Monday, January 23, 2006
Law Sealing Information in Divorce Cases Held Unconstitutional
By KENNETH OFGANG, Staff Writer/Appellate Courts
A two-year-old state law that requires financial information in divorce files be sealed if either party requests it violates the First Amendment on its face, the Court of Appeal for this district ruled Friday.
Div. Eight, in an opinion by Justice Paul Boland, affirmed Los Angeles Superior Court Judge Roy Paul’s ruling that the public has the right to know how much money is at stake in the divorce of reputed billionaire Ron Burkle and his wife, Janet Burkle.
“We conclude that [Family Code] section 2024.6 is unconstitutional on its face,” Boland wrote. “The First Amendment provides a right of access to court records in divorce proceedings. While the privacy interests protected by section 2024.6 may override the First Amendment right of access in an appropriate case, the statute is not narrowly tailored to serve overriding privacy interests. Because less restrictive means exist to achieve the statutory objective, section 2024.6 operates as an undue burden on the First Amendment right of public access to court records.”
The legislation passed unanimously as an urgency measure and was signed into law by Gov. Arnold Schwarzenegger in June 2004, less than two months after the judge largely denied a sealing motion by Ron Burkle. The judge held that while certain information, such as residence addresses and the names of banks and brokers doing business with the Burkles, as well as account numbers, should be redacted to protect the safety of the parties’ minor child, other information—including account balances—should remain public.
Ron Burkle has lavished contributions on political figures in both parties, including Schwarzenegger, but has denied having been behind the passage of the bill. Hillel Chodos, who represents Janet Burkle, told a reporter he suspected Ron Burkle might be involved in the legislation’s passage, but had no proof.
After the bill passed, Ron Burkle sought to seal 28 documents, including his wife’s income and expense declaration and the parties’ marital settlement agreement. Janet Burkle opposed the motion, as did the Los Angeles Times and The Associated Press.
After sealing the documents temporarily, Paul held a hearing and ruled that the statute was overbroad. While he acknowledged Burkle’s right to privacy, he said that by imposing no requirement on the litigant to show a need to seal a particular document, and depriving the court of all discretion in the matter, the statute went too far.
Paul noted that the Legislature could easily correct the defect by passing a more limited statute.
The judge, however, ordered that the documents remain sealed pending appeal.
Boland, writing for the Court of Appeal, said the trial judge was correct.
High Court Precedent
The justice cited NBC Subsidiary (KNBC-TV), Inc. v. Superior Court (1999) 20 Cal.4th 1178, which established that there is a preference for openness of civil court proceedings and files, and that the burden is on the party seeking to close a courtroom or seal a file to show an overriding reason for doing so.

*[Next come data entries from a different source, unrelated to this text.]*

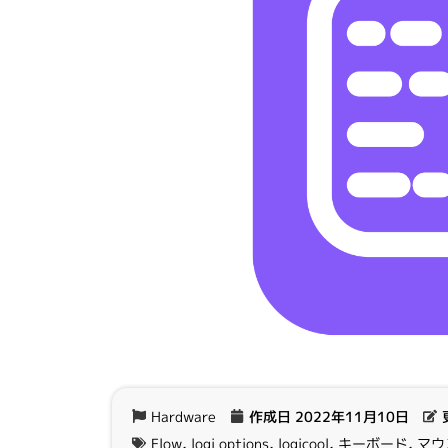
Hardware
作成日
2022年11月10日
Flow
,
logi options
,
logicool
,
キーボード
,
マウ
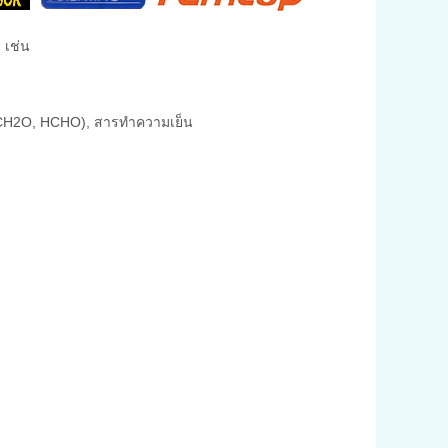
 เช่น
ด์ (CH2O, HCHO), สารทำความเย็น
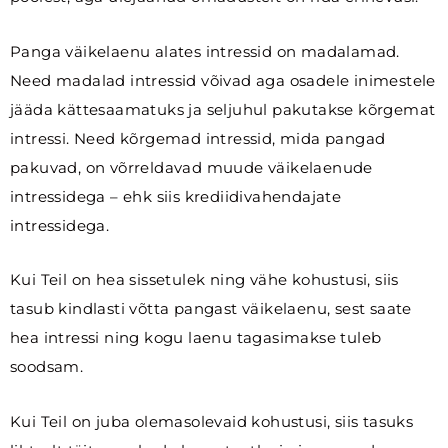
Panga väikelaenu alates intressid on madalamad.
Need madalad intressid võivad aga osadele inimestele
jääda kättesaamatuks ja seljuhul pakutakse kõrgemat
intressi. Need kõrgemad intressid, mida pangad
pakuvad, on võrreldavad muude väikelaenude
intressidega – ehk siis krediidivahendajate
intressidega.
Kui Teil on hea sissetulek ning vähe kohustusi, siis
tasub kindlasti võtta pangast väikelaenu, sest saate
hea intressi ning kogu laenu tagasimakse tuleb
soodsam.
Kui Teil on juba olemasolevaid kohustusi, siis tasuks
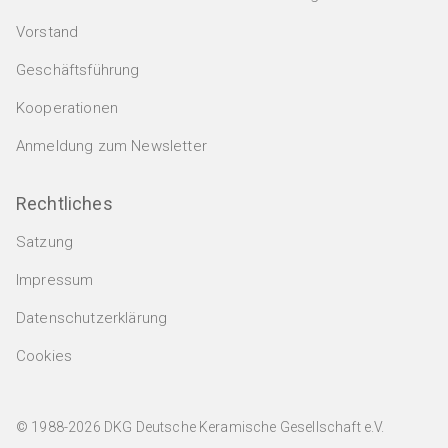
Vorstand
Geschäftsführung
Kooperationen
Anmeldung zum Newsletter
Rechtliches
Satzung
Impressum
Datenschutzerklärung
Cookies
© 1988-2026 DKG Deutsche Keramische Gesellschaft e.V.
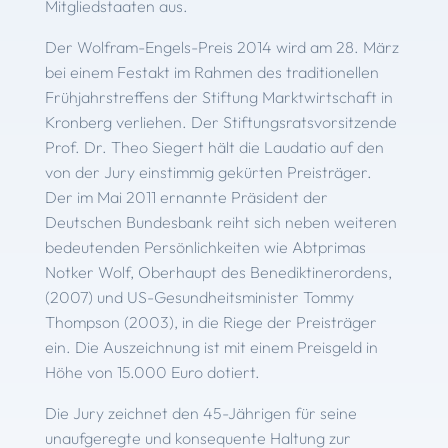
Mitgliedstaaten aus.
Der Wolfram-Engels-Preis 2014 wird am 28. März
bei einem Festakt im Rahmen des traditionellen
Frühjahrstreffens der Stiftung Marktwirtschaft in
Kronberg verliehen. Der Stiftungsratsvorsitzende
Prof. Dr. Theo Siegert hält die Laudatio auf den
von der Jury einstimmig gekürten Preisträger.
Der im Mai 2011 ernannte Präsident der
Deutschen Bundesbank reiht sich neben weiteren
bedeutenden Persönlichkeiten wie Abtprimas
Notker Wolf, Oberhaupt des Benediktinerordens,
(2007) und US-Gesundheitsminister Tommy
Thompson (2003), in die Riege der Preisträger
ein. Die Auszeichnung ist mit einem Preisgeld in
Höhe von 15.000 Euro dotiert.
Die Jury zeichnet den 45-Jährigen für seine
unaufgeregte und konsequente Haltung zur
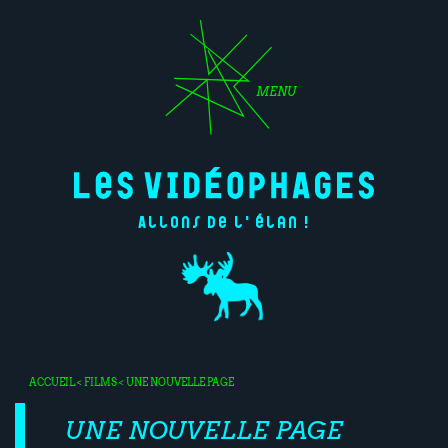
MENU
Allons de l'élan !
ACCUEIL
<
FILMS
< UNE NOUVELLE PAGE
UNE NOUVELLE PAGE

That presumption applies to divorces as well as other civil cases, the justice said. “We are not aware of, and Mr. Burkle does not offer, any cases or commentary supporting the notion that divorce proceedings have ever been generally excepted from California’s historical tradition of presumptively open civil proceedings,” Boland wrote, citing a number of California cases, including In re Marriage of Lechowick (1998) 65 Cal.App.4th 1406, in which the First District Court of Appeal overturned an order sealing the divorce file of a Mendocino Superior Court judge.
The justice also rejected Burkle’s claim that the past cases are distinguishable because they involve rights of financial privacy, saying such rights are treated no differently than other privacy interests that must be balanced against public rights.